** EXTRACTED INFORMATION **
-*-*-

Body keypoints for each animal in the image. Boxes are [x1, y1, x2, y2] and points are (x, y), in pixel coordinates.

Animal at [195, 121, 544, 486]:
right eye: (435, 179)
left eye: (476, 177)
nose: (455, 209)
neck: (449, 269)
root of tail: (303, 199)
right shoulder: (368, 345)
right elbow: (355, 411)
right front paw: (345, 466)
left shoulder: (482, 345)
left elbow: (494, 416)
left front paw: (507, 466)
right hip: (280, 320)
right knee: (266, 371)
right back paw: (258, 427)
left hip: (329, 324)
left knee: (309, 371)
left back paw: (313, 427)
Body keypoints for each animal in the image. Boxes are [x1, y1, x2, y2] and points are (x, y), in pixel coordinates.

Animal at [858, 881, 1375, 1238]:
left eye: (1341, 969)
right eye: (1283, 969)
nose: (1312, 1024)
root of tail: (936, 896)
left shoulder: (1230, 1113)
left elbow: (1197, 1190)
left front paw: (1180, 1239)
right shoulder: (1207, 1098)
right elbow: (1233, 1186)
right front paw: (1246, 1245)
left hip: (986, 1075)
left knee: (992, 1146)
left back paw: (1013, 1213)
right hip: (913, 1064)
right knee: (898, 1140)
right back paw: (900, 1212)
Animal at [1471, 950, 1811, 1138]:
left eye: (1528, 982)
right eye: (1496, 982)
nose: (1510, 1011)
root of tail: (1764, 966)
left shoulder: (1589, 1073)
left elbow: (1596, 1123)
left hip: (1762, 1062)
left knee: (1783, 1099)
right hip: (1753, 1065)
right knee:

-*-*-

** EXERCISE OBJECTIVE **
Search the preceding listing for "shoulder", then copy every line that holds it.

** RESULT FOR THIS TASK **
right shoulder: (368, 345)
left shoulder: (482, 345)
left shoulder: (1230, 1113)
right shoulder: (1207, 1098)
left shoulder: (1589, 1073)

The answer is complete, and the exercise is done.